Go to harbor freight and buy a temp gun, they range from 9.99 on up I have my expensive temp gun and a 9.99 one from harbor freight and they both show the same temps. Check temps 1st. 2nd put him in a 6qt shoe box with enough shaved aspen to hide in along with hides that are small and tight at both ends of the temp gradient and fresh water daily at this point. 3rd take him to the vet for flagyl.....
-----
Brian Hettinger
480 Pythons
Contact us

DMong Feb 07, 2010 03:55 PM

Yes, another good call indeed. When it's environment are correct, and it STILL regurges, crossing the fingers no longer cuts it, and it's time to take positive measures............a correct dose of FLAGYL IS this positive measure!!!!

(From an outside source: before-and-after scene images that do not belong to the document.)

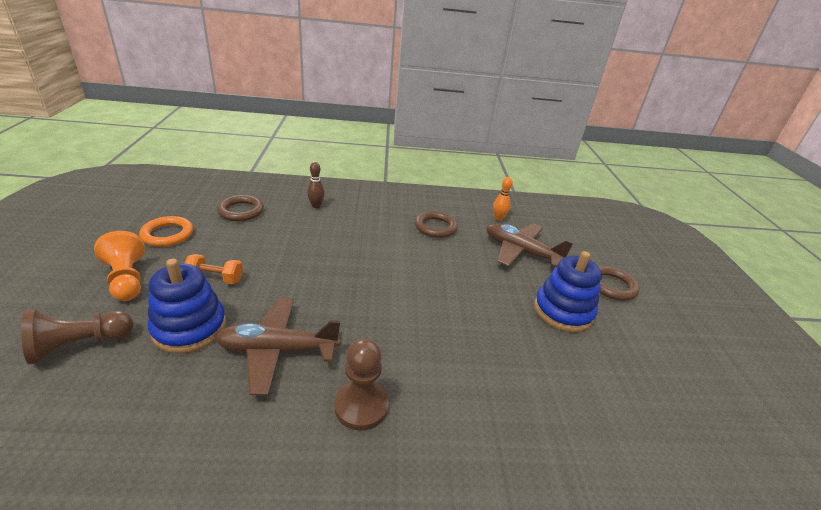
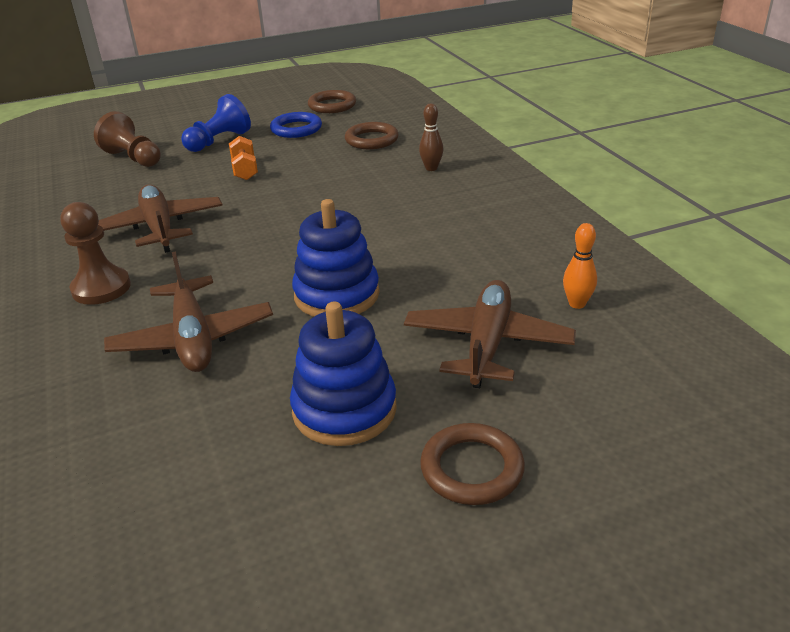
camera: 75 degrees right, 0 degrees up
orange pawn [94,231,145,301] -> blue pawn [181,94,251,152]
orange ring [139,216,193,247] -> blue ring [270,112,322,138]
blue stacking toy [148,259,226,354] -> blue stacking toy moved to [292,199,380,317]
brown ring [415,211,458,238] -> brown ring moved to [308,90,356,113]
none -> brown plane [104,251,273,372]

BUT!!, I certainly DO stress that it be done by someone who is competent in doing this. This is extremely easy, but has to be done in the correct manner nonetheless, just like almost anything

~Doug
-----
"a snake in the grass is a GOOD thing"

my website -serpentinespecialties.webs.com

DMong Feb 07, 2010 03:43 PM

Glad to see someone with the same type of logic I have

All that you stated was right on the money!

~Doug
-----
"a snake in the grass is a GOOD thing"

my website -serpentinespecialties.webs.com

johnthebaptist Feb 17, 2010 01:33 PM

just letting everyone know the snake is doing well and kept his last meal down. thanks for all the advice.